**Exercise objective**
Starting at the line that holds "ジュリアン・アラフィリップ", copy every line exactly through the end of the data, and no others.

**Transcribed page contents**
---
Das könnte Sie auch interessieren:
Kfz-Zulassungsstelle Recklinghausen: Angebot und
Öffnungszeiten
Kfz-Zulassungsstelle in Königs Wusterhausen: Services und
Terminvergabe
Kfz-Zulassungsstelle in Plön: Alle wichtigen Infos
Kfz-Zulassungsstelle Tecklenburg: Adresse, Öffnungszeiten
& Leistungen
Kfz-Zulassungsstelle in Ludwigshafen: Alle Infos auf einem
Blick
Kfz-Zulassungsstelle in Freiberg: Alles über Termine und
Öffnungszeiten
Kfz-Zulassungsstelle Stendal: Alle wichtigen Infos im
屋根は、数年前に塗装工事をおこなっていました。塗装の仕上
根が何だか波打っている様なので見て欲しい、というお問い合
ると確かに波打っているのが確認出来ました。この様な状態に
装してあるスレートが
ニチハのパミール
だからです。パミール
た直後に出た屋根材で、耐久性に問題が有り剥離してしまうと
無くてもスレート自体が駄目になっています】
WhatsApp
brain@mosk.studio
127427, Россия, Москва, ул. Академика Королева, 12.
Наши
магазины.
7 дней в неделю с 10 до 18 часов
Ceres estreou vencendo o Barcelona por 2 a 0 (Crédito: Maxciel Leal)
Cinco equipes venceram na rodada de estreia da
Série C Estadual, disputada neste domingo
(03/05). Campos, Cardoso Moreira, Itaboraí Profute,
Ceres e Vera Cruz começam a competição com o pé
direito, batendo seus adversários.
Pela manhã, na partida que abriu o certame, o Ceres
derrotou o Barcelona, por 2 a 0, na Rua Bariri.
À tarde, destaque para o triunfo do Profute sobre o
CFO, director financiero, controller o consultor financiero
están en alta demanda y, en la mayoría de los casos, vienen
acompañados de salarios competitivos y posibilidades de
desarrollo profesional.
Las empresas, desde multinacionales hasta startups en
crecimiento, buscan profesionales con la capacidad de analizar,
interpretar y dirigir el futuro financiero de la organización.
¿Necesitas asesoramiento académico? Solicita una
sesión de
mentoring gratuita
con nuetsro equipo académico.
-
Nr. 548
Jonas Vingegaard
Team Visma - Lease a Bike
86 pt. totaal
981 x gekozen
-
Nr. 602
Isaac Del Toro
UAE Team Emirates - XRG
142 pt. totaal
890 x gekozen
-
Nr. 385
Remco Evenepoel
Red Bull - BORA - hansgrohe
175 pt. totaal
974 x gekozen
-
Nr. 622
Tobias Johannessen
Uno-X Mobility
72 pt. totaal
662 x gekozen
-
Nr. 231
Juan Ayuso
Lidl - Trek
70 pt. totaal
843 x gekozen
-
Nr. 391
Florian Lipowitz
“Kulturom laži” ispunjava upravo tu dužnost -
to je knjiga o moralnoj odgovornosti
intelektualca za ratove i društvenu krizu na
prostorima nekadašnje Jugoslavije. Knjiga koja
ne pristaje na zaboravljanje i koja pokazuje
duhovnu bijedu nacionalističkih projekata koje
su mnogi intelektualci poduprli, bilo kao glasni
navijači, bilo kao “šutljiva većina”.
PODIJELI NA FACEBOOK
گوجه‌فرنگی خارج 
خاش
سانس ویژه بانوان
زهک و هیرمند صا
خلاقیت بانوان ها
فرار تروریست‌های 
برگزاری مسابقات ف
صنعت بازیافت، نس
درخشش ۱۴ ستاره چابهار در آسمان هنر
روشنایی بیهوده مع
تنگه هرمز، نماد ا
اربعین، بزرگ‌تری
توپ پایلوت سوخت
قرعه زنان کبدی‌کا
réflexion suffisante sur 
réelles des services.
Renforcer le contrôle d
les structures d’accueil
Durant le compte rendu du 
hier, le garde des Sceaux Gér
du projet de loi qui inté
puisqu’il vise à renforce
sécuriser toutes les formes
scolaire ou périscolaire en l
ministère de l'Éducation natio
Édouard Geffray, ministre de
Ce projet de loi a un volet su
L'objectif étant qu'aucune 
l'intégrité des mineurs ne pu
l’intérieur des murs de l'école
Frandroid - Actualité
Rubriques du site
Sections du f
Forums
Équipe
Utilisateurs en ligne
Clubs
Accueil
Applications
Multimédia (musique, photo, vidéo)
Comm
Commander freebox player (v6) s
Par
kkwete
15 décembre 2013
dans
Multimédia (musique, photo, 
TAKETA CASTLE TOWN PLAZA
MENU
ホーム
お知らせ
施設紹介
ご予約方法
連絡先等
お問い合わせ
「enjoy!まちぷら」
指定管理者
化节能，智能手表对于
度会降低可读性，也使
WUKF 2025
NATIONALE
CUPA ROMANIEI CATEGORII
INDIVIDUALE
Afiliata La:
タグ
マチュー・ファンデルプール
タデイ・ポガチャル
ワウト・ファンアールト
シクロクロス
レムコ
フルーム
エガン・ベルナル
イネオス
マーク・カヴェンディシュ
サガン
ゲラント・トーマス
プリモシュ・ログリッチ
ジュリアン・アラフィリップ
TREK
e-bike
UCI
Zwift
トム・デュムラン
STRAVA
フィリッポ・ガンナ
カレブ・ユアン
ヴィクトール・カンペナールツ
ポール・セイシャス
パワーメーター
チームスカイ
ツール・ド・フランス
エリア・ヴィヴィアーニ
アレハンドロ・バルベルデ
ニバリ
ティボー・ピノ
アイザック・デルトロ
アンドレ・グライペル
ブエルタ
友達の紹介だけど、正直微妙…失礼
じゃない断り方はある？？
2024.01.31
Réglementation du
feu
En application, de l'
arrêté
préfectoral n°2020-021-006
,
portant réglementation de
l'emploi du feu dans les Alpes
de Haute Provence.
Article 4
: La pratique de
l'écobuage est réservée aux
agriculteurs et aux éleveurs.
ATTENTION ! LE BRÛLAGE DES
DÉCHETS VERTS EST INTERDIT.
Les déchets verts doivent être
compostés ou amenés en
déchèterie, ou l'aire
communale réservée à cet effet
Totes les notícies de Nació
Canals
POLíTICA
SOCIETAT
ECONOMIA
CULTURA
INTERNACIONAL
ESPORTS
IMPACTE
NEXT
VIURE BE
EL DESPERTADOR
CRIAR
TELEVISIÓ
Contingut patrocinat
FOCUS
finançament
---
**Answer to this task**
ジュリアン・アラフィリップ
TREK
e-bike
UCI
Zwift
トム・デュムラン
STRAVA
フィリッポ・ガンナ
カレブ・ユアン
ヴィクトール・カンペナールツ
ポール・セイシャス
パワーメーター
チームスカイ
ツール・ド・フランス
エリア・ヴィヴィアーニ
アレハンドロ・バルベルデ
ニバリ
ティボー・ピノ
アイザック・デルトロ
アンドレ・グライペル
ブエルタ
友達の紹介だけど、正直微妙…失礼
じゃない断り方はある？？
2024.01.31
Réglementation du
feu
En application, de l'
arrêté
préfectoral n°2020-021-006
,
portant réglementation de
l'emploi du feu dans les Alpes
de Haute Provence.
Article 4
: La pratique de
l'écobuage est réservée aux
agriculteurs et aux éleveurs.
ATTENTION ! LE BRÛLAGE DES
DÉCHETS VERTS EST INTERDIT.
Les déchets verts doivent être
compostés ou amenés en
déchèterie, ou l'aire
communale réservée à cet effet
Totes les notícies de Nació
Canals
POLíTICA
SOCIETAT
ECONOMIA
CULTURA
INTERNACIONAL
ESPORTS
IMPACTE
NEXT
VIURE BE
EL DESPERTADOR
CRIAR
TELEVISIÓ
Contingut patrocinat
FOCUS
finançament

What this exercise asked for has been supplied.